Supporters of alternative medicine like to claim that pharmaceutical companies medicalise normal aspects of our lives and they invent illnesses and drugs to treat them. The irony here is that this homeopathic doctor is doing just that on a grand scale. Indeed, homeopathy itself is based on an all encompassing medicalisation of normal emotions, symptoms and experiences in its mantra that the ‘whole person’ needs to be taken into account when prescribing. That is why you will never visit a homeopath and walk away without being advised to buy some sugar pills. We are all affected by one miasm or another and our unique constitutional remedy can solve our deepest life problems.
Would that Jenifer Worden stick to fantasy medicine. But the advice also stems into real childhood illnesses. She recommends that “Belladonna 30c” can be given every four to six hours for a high temperature, and that “Spongia” can be given for ‘cough with spasms so severe that the child ends up vomiting’
Remember, Dr Jenifer Worden could be your GP.
This is nothing sort of insanity. The GMC, the body charged with regulating doctors, take a somewhat offhand approach to all of this. The blogger Majikthyse tells us of a recent conversation with the GMC about its policy on evidence-based practice. The GMC say that doctors are expected to “provide effective treatments based on the best available evidence’ (paragraph 3c of Good Medical Practice)”.
However, in order to not stifle ‘innovation’ a doctor “who believed that treatment, which would generally be regarded as outside the boundaries of conventional practice” should “seek advice from at least one experienced colleague or ask a colleague to provide a second opinion”.
In the case of homeopathy, the BHA and their sister organisation, The Faculty of Homeopathy, provide a list of ‘phone a friend’ doctors who will undoubtedly be happy to endorse that ‘Sulphur’ should be given to children with odd socks.
The GMC regulations appear to take no account that within the medical profession there are small cult like groups who share common delusions and are prepared to reinforce each other. Homeopathy is not “outside the boundaries of conventional practice”; it is absurd nonsense based on superstitious thinking and discredited and surpassed views of health and biology.
As a patient, this is all rather alarming. How can I know that my GP is acting with reason, insight, circumspection and evidence when advising me on various courses of treatments? I do not want my GP happily promoting bogus nonsense to the patient in front of me and then hopefully stepping back from Narnia and into the real world when I present my rational worldview to them. Frankly, I would argue that a GP that is prepared to believe that children have homeopathic constitutions that need correcting with sugar pills is systematically incompetent and should not be practicing. That they do undermines the foundations of trust that should exist between the pubic and health professionals.

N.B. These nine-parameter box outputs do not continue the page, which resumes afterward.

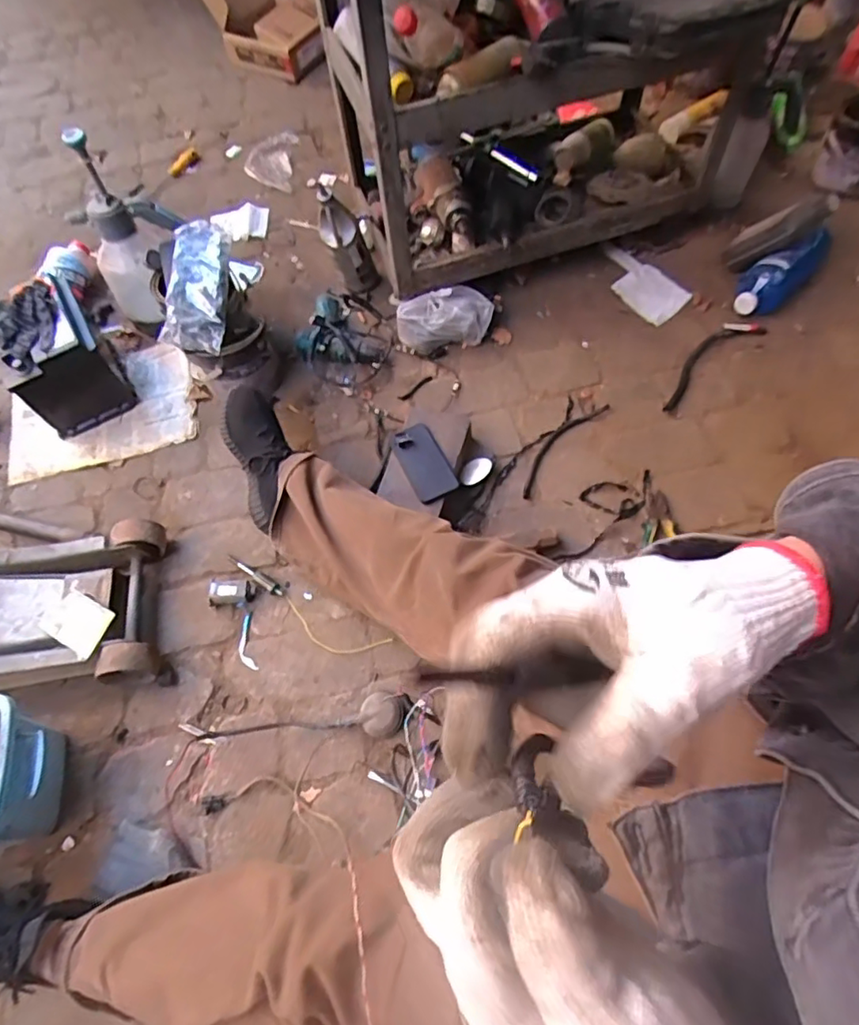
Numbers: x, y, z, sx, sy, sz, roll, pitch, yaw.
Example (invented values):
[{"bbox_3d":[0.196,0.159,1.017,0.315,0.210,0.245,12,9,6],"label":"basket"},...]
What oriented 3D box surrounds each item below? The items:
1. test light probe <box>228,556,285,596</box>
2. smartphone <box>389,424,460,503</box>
[{"bbox_3d":[-0.295,0.106,0.991,0.115,0.020,0.017,31,70,13],"label":"test light probe"},{"bbox_3d":[-0.011,-0.087,1.008,0.073,0.012,0.147,-30,67,2],"label":"smartphone"}]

It does appear that homeopathic prescribing is in catastrophic free-fall within the NHS with an eightfold reduction in prescriptions over the last ten tears. It may well disappear within a very short space of time. That will be good. But I would rather it was as a result of unequivocal action from the regulators over the minority of homeopathic cultists rather than through slow abandonment. That way, we can be more confident that there are not too many other pockets of delusion amongst our GPs and that a trip to them is not a lottery of rationality.